● **Trecho do documento**:

/---

Responsável por dar à seleção chilena o primeiro título de Copa América de sua história, em 2015, o técnico Jorge Sampaoli assumiu, em entrevista ao Marca, que acredita que o Chile terá dificuldades para se remontar após a pausa no projeto que era desenvolvido desde 2012. Sem convites de clubes europeus, o argentino tem sido envolvido em especulações, mas segue desempregado.
“Isso (a mudança) vai afetar o trabalho mais do que pensamos. Vai acontecer uma perda, uma deterioração importante no Chile na hora da renovação”, admitiu o treinador, que trabalhou desde o início para formar a equipe campeã da Copa América diante da própria torcida. Em tempo, ainda atribuiu sua saída do cargo aos escândalos que envolveram a Federação.
Há alguns meses, o presidente da Federação Chilena, Sergio Jadue, resolveu se entregar à Justiça e foi extraditado aos Estados Unidos para responder ao processo no qual é réu.
Assim como outros dirigentes do futebol sul-americano – o peruano Manuel Burga, o colombiano Rafael Esquivel e o brasileiro José Maria Marin -, o chileno é acusado de conspirar com o esquema fraudulento envolvendo direitos de transmissão de torneios continentais como a Copa América.
“(Sai) basicamente pelas questões que surgiram com a mudança na direção da Federação. Haviam muitas irregularidades internamente, faltaram com respeito, então o que fiz de melhor foi dar um passo atrás. Tudo o que conseguimos de tão lindo não era justo que acabasse assim”, lamentou.
Perguntado pela reportagem sobre jogadores que levaria para o próximo projeto, seja lá aonde for, Sampaoli pontuou nomes como Arturo Vidal (um dos melhores com quem já trabalhou), Gary Medel, Eugenio Mena, Alexis Sánchez, entre outros.

\---

● **O que fazer**:
A - Segundo a reportagem sobre Jorge Sampaoli, para qual país Sergio Jadue, presidente da Federação Chilena, foi extraditado?
B - Devolva, sem mudar nada, tudo o que vai desde "Responsável por dar" até "mas segue desempregado." na reportagem sobre Sampaoli.

● **Conteúdo dos dados**:
/---

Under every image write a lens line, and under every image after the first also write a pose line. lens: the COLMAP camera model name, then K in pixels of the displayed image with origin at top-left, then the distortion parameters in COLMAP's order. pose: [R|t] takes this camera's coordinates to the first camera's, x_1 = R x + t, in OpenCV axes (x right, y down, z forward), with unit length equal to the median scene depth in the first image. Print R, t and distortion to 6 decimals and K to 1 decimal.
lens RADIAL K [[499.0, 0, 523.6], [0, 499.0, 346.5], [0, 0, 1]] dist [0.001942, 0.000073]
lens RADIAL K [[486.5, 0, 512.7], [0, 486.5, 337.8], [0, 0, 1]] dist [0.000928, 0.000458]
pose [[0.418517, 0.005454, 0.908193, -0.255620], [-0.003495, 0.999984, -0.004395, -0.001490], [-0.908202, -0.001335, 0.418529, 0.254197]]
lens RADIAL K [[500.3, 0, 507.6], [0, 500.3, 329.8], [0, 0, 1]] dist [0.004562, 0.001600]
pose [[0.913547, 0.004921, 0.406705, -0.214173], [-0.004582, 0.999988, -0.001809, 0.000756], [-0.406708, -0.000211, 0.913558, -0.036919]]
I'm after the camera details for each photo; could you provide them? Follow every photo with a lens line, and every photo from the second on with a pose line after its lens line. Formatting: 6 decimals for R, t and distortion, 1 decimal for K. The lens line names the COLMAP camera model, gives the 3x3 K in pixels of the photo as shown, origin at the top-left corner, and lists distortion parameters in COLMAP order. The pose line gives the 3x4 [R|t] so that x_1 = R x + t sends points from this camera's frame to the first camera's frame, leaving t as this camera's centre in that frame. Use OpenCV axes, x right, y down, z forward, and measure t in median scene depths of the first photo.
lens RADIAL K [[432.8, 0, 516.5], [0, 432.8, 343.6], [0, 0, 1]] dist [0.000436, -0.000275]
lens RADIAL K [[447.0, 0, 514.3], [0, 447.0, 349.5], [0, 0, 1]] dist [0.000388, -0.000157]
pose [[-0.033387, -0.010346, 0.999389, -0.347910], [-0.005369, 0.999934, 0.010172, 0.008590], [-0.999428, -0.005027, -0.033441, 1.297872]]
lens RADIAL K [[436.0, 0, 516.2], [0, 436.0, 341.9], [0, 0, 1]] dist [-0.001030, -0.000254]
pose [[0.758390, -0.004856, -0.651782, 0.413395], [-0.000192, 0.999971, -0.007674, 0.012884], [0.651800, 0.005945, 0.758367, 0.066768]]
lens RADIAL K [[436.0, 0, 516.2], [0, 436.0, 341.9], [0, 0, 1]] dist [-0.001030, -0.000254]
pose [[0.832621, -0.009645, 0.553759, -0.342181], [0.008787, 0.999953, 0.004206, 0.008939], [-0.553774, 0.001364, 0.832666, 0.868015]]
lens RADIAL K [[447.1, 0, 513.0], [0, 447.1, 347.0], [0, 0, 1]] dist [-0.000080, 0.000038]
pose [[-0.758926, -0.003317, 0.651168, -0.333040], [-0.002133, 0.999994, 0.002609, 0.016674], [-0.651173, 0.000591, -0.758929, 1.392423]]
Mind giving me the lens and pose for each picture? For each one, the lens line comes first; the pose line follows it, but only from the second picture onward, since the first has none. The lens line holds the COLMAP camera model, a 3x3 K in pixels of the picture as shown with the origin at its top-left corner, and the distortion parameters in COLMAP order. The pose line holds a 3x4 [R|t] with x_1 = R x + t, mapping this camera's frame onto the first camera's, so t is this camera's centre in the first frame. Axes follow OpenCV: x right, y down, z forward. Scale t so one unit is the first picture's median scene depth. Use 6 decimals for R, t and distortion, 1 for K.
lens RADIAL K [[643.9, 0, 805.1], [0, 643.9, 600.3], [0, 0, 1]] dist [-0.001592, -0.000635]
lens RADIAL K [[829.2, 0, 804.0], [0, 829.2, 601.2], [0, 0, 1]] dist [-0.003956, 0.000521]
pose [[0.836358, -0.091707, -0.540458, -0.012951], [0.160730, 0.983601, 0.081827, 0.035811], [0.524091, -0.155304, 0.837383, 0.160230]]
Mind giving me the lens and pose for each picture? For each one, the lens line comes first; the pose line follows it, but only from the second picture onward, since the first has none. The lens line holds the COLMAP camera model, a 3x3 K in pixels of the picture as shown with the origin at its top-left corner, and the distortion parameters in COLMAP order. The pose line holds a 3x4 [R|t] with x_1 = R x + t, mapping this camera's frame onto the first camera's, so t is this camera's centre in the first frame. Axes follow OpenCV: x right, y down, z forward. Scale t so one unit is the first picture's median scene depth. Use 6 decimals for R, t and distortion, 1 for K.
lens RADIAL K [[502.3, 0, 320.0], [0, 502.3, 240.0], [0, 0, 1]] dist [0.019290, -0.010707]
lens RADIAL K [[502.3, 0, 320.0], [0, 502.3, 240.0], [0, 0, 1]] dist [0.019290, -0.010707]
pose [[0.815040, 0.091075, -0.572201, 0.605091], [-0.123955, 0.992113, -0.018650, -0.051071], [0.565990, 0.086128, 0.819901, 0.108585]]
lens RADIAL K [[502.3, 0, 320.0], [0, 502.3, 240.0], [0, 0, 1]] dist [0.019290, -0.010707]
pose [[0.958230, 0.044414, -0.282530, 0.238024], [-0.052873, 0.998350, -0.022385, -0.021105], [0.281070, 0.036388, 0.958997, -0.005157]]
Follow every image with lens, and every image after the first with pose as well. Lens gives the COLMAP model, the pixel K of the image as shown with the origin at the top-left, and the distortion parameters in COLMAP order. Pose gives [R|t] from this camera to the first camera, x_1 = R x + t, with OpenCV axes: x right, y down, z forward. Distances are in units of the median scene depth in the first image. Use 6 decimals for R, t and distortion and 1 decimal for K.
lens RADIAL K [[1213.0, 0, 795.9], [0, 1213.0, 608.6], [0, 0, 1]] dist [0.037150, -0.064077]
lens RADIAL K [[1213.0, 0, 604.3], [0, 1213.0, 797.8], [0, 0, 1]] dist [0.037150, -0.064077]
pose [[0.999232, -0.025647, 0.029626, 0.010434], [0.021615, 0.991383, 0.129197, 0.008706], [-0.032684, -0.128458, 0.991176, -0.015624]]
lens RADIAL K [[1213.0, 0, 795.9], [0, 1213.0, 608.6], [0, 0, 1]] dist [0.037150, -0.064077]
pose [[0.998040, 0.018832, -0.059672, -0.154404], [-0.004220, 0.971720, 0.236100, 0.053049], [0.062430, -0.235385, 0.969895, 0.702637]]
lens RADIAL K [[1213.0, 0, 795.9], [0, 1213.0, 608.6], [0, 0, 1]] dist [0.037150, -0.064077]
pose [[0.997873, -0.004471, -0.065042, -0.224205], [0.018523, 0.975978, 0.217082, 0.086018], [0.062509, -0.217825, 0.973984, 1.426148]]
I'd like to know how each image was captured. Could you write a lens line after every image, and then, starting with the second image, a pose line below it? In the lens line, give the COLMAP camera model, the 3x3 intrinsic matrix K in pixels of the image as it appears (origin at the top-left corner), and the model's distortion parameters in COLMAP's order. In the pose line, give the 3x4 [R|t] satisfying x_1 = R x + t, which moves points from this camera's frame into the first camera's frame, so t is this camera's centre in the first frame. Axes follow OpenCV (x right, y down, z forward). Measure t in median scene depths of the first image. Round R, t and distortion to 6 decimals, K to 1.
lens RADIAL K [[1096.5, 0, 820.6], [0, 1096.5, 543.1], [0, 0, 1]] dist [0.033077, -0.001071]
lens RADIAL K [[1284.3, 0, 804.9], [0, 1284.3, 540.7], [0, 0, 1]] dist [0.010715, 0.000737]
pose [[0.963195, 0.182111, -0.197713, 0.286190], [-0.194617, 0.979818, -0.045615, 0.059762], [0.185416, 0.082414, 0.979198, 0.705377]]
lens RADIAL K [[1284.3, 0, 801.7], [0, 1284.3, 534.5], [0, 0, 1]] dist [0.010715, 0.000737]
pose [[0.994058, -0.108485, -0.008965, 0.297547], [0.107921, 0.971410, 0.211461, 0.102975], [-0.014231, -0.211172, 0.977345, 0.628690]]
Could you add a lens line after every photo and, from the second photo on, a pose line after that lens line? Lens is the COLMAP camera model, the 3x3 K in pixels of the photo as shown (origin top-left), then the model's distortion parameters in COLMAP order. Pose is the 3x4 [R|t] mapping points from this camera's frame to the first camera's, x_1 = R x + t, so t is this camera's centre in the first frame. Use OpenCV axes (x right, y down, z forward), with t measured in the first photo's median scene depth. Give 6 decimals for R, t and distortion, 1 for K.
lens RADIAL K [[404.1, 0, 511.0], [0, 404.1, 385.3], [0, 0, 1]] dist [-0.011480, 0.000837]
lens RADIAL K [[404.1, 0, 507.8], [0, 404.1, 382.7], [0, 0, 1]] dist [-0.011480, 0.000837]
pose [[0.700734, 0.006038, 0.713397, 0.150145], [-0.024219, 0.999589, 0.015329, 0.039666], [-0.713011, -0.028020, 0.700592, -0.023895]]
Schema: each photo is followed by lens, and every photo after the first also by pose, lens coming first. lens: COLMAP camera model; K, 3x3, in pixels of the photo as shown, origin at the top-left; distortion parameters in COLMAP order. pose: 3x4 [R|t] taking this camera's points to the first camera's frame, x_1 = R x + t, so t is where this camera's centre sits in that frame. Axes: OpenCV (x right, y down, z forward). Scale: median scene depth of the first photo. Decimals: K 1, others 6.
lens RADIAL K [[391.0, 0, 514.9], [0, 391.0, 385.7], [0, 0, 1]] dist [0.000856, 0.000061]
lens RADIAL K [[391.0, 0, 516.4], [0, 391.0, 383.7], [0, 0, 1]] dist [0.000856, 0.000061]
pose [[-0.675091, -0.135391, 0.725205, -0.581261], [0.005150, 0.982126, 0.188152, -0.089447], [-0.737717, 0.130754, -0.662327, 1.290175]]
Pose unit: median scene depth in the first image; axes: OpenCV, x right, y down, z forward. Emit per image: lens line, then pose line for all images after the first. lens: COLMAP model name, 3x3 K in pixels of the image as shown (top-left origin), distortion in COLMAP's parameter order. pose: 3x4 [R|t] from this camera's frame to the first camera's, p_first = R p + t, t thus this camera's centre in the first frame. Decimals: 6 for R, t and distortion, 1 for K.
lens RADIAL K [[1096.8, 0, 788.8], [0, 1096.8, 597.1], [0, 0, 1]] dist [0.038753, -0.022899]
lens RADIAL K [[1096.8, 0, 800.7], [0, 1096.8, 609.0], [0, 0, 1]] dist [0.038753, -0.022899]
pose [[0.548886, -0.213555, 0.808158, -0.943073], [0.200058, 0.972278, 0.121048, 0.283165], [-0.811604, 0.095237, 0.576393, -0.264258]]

\---

● **Respostas**:
A - Para os Estados Unidos.

B -
Responsável por dar à seleção chilena o primeiro título de Copa América de sua história, em 2015, o técnico Jorge Sampaoli assumiu, em entrevista ao Marca, que acredita que o Chile terá dificuldades para se remontar após a pausa no projeto que era desenvolvido desde 2012. Sem convites de clubes europeus, o argentino tem sido envolvido em especulações, mas segue desempregado.